I'm inspired by this piece even though I'm not a teacher. As a parent, I would love to follow some of these guidelines so that we can support the teachers that work so hard for our children. I am going to take this article and try and apply it to a parent group at our school so that we can provide some support for our teachers. I especially like the 'sunshine fund', walking or yoga group (parents could volunteer or provide a great yoga instructor for a 30 minute stretch for example) and support of new mother/teachers. Thank you for these ideas.

I know Edutopia is a resource for teachers, but I would love to see some commentary or an article on better ways for parents to support teachers. Many of us volunteer at our schools but hearing a teacher's specific 'wish list for the helpful parent' would be fantastic.

Betty Ray's picture
Betty Ray
Director of Programming and Innovation @Edutopia
Staff

Hi Kim - Thanks for the great suggestion. Look for a blog on that very topic in the next couple of weeks! :)

Mike Anderson's picture
Mike Anderson
Educator, Consultant, Author

Katy-

These are GREAT suggestions!

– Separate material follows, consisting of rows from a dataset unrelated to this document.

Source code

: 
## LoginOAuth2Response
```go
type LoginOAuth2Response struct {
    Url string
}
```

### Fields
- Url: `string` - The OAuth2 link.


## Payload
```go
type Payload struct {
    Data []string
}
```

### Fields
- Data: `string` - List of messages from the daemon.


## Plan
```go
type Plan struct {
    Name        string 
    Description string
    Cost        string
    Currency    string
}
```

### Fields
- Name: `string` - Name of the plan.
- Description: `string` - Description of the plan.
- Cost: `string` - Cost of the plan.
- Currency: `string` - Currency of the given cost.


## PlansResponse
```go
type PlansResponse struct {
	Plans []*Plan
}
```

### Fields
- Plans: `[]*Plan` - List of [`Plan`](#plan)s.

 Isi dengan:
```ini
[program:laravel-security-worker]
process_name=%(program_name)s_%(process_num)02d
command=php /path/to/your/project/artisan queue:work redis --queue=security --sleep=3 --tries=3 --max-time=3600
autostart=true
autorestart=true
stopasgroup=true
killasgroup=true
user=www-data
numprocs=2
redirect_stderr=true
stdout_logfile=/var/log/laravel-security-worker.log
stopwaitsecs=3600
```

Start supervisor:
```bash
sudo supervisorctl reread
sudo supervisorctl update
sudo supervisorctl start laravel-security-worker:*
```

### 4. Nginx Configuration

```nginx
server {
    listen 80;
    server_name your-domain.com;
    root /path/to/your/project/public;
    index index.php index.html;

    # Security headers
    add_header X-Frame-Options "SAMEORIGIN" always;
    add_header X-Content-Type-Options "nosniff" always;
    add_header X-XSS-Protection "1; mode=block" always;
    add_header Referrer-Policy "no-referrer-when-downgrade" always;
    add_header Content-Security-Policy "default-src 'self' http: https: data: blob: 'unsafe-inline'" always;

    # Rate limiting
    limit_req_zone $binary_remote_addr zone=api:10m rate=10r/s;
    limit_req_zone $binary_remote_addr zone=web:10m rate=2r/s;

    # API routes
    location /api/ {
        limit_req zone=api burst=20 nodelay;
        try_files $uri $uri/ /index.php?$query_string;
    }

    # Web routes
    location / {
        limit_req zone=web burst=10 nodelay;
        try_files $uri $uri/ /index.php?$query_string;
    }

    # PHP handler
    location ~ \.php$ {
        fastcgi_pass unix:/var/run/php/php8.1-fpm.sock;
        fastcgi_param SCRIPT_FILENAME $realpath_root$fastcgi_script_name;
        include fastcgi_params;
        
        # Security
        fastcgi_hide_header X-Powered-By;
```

Something that I think would help us all, as teachers (or parents, coaches, etc.) would be to make a commitment to taking care of ourselves. Often it can feel like we're being selfish if we take time to exercise or meet with a friend in the evening or read a book for pleasure. We have so much work to do, after all! In the end, though, I think it's important for us to view taking care of ourselves as part of or work, not something we do once we've finished with work (as if we could ever actually finish). There's no doubt, we're better teachers (and parents, coaches, etc.) when we take care of ourselves. Our students need us to be healthy and balanced so that we can take care of them well and show them models of healthy adults!

Katy Farber's picture
Katy Farber
Sixth Grade Teacher, Author, and Blogger
Blogger 2014

You are so welcome, Kim! Thanks for commenting. That sounds like a great post idea. I'm glad Betty is going ahead with a post about it.

I have a chapter in my book about how parents and teachers can work together-- and what amazing progress for students usually results. It has some good ideas about positive parental involvement, although sometimes this varies from class to class and school to school. I usually write in my opening letter for the school year about ways parents can be involved and helpful.

Thanks again!

Katy Farber's picture
Katy Farber
Sixth Grade Teacher, Author, and Blogger
Blogger 2014

Thanks, Mike. It is so hard to remember that having a good work/life balance as a teacher is good for you, for students, and for your own family. Right now as I finish the school year, I feel very unbalanced and need to focus on eating well, resting, and connecting with family after an intense period of all consuming teaching/planning and leading end of the year events. We do need to role model more balance to our students. Thanks for the reminder and for your comment!